Een mooi afscheid, de ontvangst van die bokaal?

“Zeker, het is heel eervol en daarnaast ook leuk dat we zelf de volgende ontvanger mogen uitzoeken. Daar hebben we nu twee jaar de tijd voor.”

Tot slot, wat hoop je voor de toekomst?

“Voor het Hunzedal hoop ik dat alle projecten voor 2027 zijn uitgevoerd. De natuur zal nog wat langer de tijd nodig hebben om te herstellen, maar als de werkzaamheden in 2027 klaar zijn, ben ik heel blij.

Voor het waterschap hoop ik dat ze op dezelfde voet verder kunnen gaan als de afgelopen vier jaar.
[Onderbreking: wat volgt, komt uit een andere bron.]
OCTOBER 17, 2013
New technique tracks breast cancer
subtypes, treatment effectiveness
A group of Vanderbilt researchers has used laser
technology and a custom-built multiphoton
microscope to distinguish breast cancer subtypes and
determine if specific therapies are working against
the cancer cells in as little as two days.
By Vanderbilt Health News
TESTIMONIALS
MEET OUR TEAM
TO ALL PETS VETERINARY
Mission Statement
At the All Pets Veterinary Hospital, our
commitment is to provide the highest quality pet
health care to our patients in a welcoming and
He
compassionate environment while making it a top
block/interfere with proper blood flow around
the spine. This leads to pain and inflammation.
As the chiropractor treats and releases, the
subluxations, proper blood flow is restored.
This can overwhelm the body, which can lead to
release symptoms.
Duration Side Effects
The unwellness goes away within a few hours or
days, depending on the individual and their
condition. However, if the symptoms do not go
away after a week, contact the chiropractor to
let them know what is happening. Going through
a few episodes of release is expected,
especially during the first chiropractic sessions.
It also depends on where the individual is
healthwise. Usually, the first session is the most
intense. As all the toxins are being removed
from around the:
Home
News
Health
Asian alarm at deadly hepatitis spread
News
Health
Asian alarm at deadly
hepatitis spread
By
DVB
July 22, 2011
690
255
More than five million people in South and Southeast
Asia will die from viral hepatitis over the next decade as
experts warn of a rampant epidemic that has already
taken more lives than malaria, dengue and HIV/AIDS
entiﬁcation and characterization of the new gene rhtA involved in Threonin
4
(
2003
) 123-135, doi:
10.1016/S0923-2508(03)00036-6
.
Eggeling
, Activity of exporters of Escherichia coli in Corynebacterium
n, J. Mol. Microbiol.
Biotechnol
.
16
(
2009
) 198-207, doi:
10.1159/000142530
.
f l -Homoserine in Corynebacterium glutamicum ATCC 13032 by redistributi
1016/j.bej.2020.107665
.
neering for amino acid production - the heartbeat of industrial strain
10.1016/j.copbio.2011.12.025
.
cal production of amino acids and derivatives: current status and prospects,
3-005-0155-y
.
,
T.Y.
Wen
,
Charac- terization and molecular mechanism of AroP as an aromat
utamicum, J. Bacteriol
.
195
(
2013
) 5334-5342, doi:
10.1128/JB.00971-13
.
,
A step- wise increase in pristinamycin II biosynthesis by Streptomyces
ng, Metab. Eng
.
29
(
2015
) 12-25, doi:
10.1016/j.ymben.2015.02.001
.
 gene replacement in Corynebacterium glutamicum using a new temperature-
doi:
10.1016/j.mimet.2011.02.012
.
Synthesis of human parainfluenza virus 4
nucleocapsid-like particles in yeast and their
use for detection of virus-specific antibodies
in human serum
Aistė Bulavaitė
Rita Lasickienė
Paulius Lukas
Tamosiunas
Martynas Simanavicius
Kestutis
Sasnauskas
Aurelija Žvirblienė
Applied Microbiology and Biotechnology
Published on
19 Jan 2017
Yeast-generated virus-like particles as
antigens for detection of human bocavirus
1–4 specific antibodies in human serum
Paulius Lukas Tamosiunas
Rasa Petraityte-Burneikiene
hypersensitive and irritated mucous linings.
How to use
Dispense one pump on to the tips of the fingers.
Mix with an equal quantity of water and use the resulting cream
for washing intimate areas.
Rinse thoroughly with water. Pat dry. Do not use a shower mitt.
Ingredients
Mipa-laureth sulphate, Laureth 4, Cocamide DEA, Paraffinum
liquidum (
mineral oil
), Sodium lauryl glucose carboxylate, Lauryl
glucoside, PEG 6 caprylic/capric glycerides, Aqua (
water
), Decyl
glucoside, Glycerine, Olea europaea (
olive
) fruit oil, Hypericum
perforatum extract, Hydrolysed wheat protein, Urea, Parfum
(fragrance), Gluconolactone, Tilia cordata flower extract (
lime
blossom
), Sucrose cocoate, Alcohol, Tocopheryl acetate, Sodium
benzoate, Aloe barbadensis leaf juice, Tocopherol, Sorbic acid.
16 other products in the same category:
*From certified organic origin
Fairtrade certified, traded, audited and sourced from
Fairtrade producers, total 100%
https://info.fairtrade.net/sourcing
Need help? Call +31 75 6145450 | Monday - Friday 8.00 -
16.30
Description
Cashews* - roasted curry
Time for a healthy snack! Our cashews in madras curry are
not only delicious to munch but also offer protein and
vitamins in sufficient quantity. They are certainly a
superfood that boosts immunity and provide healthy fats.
Dat betekent dat ze zich niet alleen beperken tot hun kerntaken, maar verder kijken naar wat water allemaal betekent voor de omgeving. We hebben de afgelopen jaren zo hard gewerkt aan natuur, biodiversiteit, waterkwaliteit en wateropslag. Het zou zonde zijn als een nieuw bestuur deze zaken zou laten schieten.

Maar, ik heb niet voor niets het stokje overgedragen. Ik heb mijn stem uitgebracht. En wacht nu af, net als iedereen.”